I haven't converted my spoons to single (siwash) hooks, but have considered it. Based on your reply, you just need a medium action rod instead of med/light. Light rods won't set a heavy treble on a King well at all. Brand new hooks on spoons, out of the package, are not always as sharp as you would expect. A lot of people immediately replace the factory hooks with higher quality hooks. But I really think you should just get a heavier rod to smack them home better. You can get a meat stick for throwing hardware off piers pretty cheaply. There isn't a lot of sensitivity required. :lol:

I knew you weren't swinging the entire way out there - I have made that crossing more than a few times in my life. But even 20 feet is kind of crazy, when you consider how far it is to swim to shore, and the nature of the water you would drop into if you fell. From memory, you would bounce off rocks before you hit the water. I am just too old for that. But you can launch a boat for free about 300 yards upstream of the bridge (city of Oscoda launch) and just row or motor out to the pier and tie up by a ladder. If you do this, make sure you tie your boat up on the inside, so the current lays it along the pier. Tying off on the outside will just about guarantee that your boat will get bashed on the pier a lot. If the waves get heavy, it can be dicey getting off the pier with your boat on the outside, too. Been there, done that.


----------



## ausable_steelhead (Sep 30, 2002)

> switch to single hooks. Anyone know what size for 3/4 oz cleo?

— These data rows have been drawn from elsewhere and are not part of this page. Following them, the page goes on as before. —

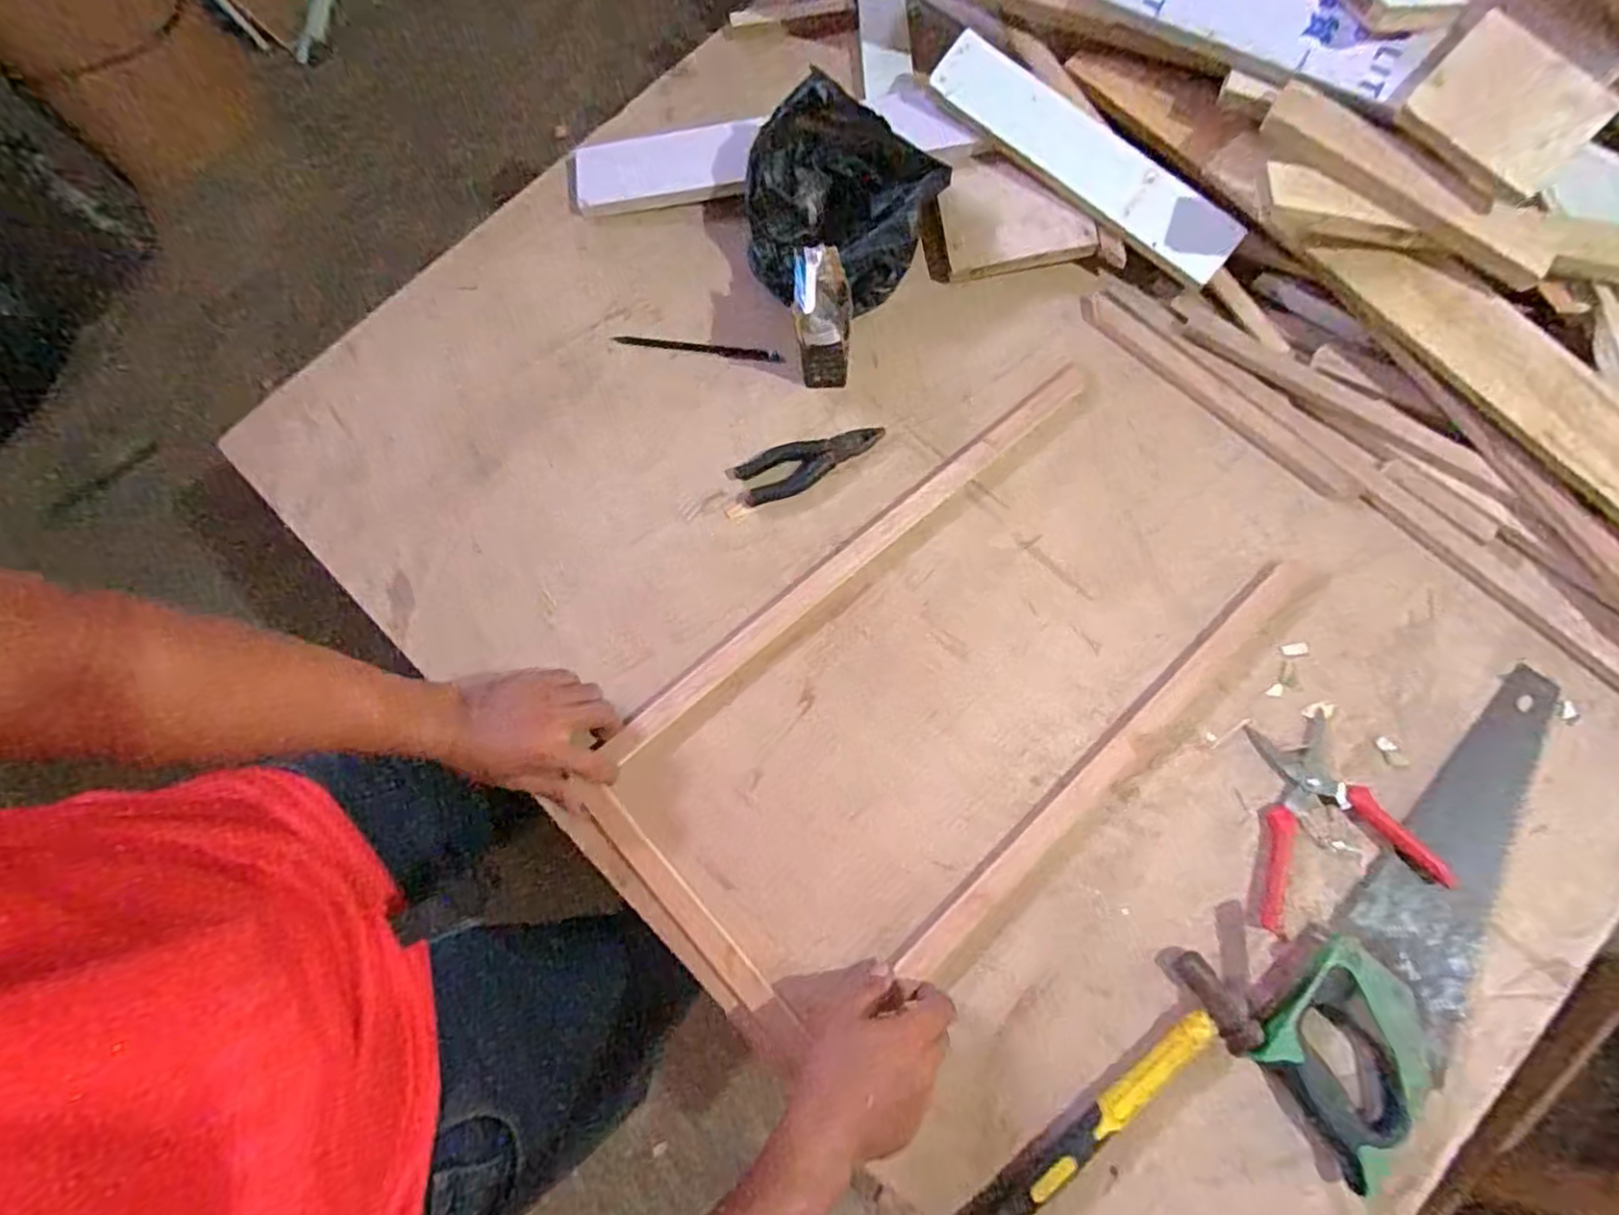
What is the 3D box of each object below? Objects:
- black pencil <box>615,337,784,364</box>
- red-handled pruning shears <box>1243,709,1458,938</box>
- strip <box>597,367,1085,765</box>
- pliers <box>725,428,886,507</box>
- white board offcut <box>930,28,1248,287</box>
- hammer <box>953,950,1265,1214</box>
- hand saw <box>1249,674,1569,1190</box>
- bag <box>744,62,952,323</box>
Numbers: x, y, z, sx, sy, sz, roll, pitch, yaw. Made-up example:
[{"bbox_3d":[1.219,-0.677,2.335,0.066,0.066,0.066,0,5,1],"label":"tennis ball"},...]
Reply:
[{"bbox_3d":[-0.113,-0.265,0.730,0.176,0.010,0.013,9,77,3],"label":"black pencil"},{"bbox_3d":[0.430,0.176,0.602,0.142,0.023,0.154,-17,77,-3],"label":"red-handled pruning shears"},{"bbox_3d":[0.046,-0.053,0.669,0.557,0.011,0.030,-39,79,-7],"label":"strip"},{"bbox_3d":[-0.001,-0.142,0.701,0.150,0.010,0.050,-19,77,-4],"label":"pliers"},{"bbox_3d":[0.268,-0.439,0.693,0.329,0.019,0.071,39,97,3],"label":"white board offcut"},{"bbox_3d":[0.218,0.391,0.556,0.291,0.024,0.070,-34,78,-7],"label":"hammer"},{"bbox_3d":[0.522,0.241,0.580,0.120,0.028,0.423,44,81,10],"label":"hand saw"},{"bbox_3d":[0.029,-0.389,0.696,0.187,0.098,0.167,7,76,2],"label":"bag"}]

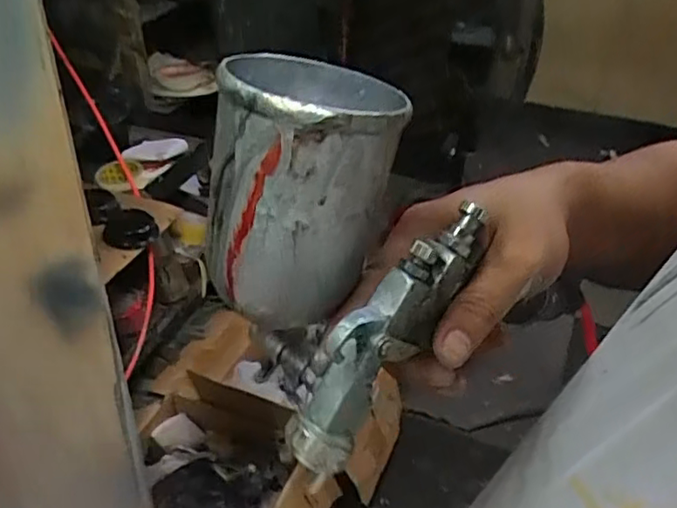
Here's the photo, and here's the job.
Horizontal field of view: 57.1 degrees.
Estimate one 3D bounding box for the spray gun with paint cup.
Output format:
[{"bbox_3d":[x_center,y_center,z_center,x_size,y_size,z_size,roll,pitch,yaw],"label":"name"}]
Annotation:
[{"bbox_3d":[-0.011,-0.010,0.282,0.114,0.146,0.099,31,45,29],"label":"spray gun with paint cup"}]

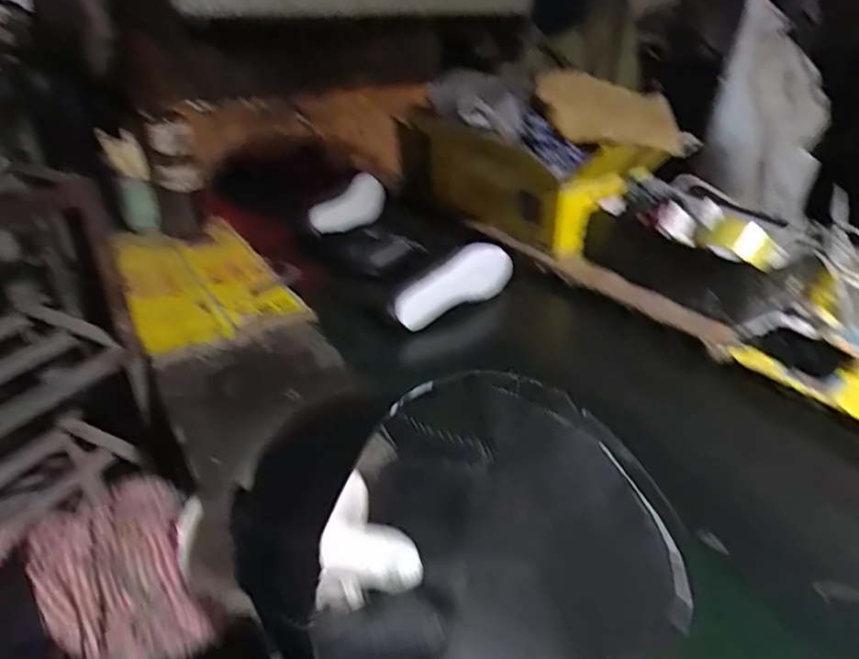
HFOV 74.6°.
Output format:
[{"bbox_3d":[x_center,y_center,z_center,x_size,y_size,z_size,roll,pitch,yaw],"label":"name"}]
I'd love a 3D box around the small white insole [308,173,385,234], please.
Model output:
[{"bbox_3d":[-0.183,-0.275,1.282,0.177,0.123,0.024,-31,59,-9],"label":"small white insole"}]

Do this, you'll never lose a fish to a spit hook. A rod with backbone, 10lb Max and single hooks own any pier salmon.


----------



## Fishndude (Feb 22, 2003)

Here are the hooks you will want to use, if you intend switching to single hooks.

http://www.cabelas.com/catalog/sear...=siwash+hook&WTz_l=Header;Search-All+Products


----------



## MapleRiverSalmon (Aug 19, 2007)

I know what type, need to know the size. thinking it was 2/0 ???
Anyone?:lol:


----------